Identitas Pengemudi Mobil Tertimbun Tanah Longsor di Mojokerto
Jenazah korban kemudian dievakuasi ke rumah Sakit Sumberglagah, Pacet, Mojokerto.
Satu korban tanah longsor di Jalur Pacet-Cangar, Mojokerto, Jawa Timur, telah terungkap. Korban tewas itu diketahui bernama Masjid Zatmo Setio (31) asal Kloposepuluh, Kecamatan Sukodono, Sidoarjo, Jawa Timur.
Kepala BPBD Kabupaten Mojokerto, Yo'ie Afrida Soesetyo Djati pun membenarkan terkait dengan identitas korban yang ditemukan pertama kali itu. Hal itu diperkuat dengan Kartu Tanda Penduduk (KTP) yang turut ditemukan di tempat kejadian perkara.
“Iya itu identitas (Masjid) sesuai dengan KTP yang diketemukan. Untuk korban yang lain masih belum diketahui jumlahnya,” katanya, Jumat (4/4).
Sementara itu, Koordinator Unit Siaga SAR Malang Raya Yoni Fariza mengatakan, jasad Masjid ditemukan dalam mobil yang terempas tanah longsor. Dia menyebut minibus itu dalam kondisi terbalik usai terempas dan tertimbun material longsoran.
“Awalnya kami temukan pintu mobil, lalu kami evakuasi driver minibus. Yang berhasil kami evakuasi 1 orang dalam kondisi meninggal," ungkapnya.
Jenazah Sudah Dievakuasi ke RS
Jenazah Masjid kemudian dievakuasi ke rumah Sakit Sumberglagah, Pacet, Mojokerto. Yoni menyampaikan, pihaknya berkoordinasi dengan Polres Mojokerto untuk memetakan jumlah korban tanah longsor di jalur Pacet-Cangar.

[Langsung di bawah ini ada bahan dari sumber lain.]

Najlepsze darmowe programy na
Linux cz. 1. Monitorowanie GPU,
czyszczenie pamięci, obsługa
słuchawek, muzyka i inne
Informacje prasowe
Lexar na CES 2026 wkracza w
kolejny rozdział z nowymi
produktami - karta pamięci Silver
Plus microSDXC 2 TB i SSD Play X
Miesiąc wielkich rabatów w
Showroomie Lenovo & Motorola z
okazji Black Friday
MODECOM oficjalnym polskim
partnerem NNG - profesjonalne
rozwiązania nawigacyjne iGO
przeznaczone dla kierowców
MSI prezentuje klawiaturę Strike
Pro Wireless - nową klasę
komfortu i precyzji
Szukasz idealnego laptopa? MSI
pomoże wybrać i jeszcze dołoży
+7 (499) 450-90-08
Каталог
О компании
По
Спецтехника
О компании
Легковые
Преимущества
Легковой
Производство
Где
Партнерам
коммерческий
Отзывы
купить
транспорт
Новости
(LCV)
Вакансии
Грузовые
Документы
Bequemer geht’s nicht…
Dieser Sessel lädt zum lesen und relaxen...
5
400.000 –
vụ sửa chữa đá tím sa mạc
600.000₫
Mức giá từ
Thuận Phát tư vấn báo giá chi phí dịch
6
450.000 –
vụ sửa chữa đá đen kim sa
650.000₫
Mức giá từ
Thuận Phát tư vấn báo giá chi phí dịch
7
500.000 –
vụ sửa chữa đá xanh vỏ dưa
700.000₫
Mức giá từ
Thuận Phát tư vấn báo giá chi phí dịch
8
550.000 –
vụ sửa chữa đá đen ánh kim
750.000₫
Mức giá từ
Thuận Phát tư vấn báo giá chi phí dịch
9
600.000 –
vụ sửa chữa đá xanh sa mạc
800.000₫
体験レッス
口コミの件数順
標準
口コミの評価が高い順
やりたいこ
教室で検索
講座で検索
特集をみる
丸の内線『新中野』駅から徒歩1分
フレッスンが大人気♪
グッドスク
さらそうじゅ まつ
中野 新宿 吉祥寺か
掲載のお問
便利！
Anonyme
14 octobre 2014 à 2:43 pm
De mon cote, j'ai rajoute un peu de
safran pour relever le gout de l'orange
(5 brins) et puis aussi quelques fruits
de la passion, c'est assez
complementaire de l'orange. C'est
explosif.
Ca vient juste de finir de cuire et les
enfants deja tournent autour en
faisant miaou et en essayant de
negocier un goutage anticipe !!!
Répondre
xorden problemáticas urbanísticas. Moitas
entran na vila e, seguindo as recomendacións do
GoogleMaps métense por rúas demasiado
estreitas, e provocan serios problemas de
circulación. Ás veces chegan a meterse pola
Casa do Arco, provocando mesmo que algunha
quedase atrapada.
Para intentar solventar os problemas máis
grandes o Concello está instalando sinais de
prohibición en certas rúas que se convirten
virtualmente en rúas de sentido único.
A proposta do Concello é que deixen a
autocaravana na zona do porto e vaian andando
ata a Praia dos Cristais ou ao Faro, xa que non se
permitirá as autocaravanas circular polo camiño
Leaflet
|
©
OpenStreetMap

Informasi yang diperolehnya, terdapat 2 mobil yang tersapu tanah longsor. Yaitu pikap Daihatsu Gran Max warna putih nopol S 9137 NI dan satu minibus. Diperkirakan korban meninggal dua orang.
"Satu korban lainnya sudah terlihat, cuman posisinya kami masih kesulitan (evakuasi)," terangnya.
Diketahui, bencana tanah longsor terjadi di Pacet-Cangar, tepatnya di sekitar Wisata Air Terjun Watu Lumpang, Desa Pacet, Kecamatan Pacet, Kabupaten Mojokerto.
Peristiwa tersebut terjadi sekitar pukul 11.30 WIB, saat tanah dan batuan dari tebing yang curam meluncur ke jalur Pacet-Batu.
Dua kendaraan, sebuah mobil pick up dan satu kendaraan lain yang belum diketahui jenisnya, tertimpa longsoran tanah dan batu yang menerjang jalur tersebut.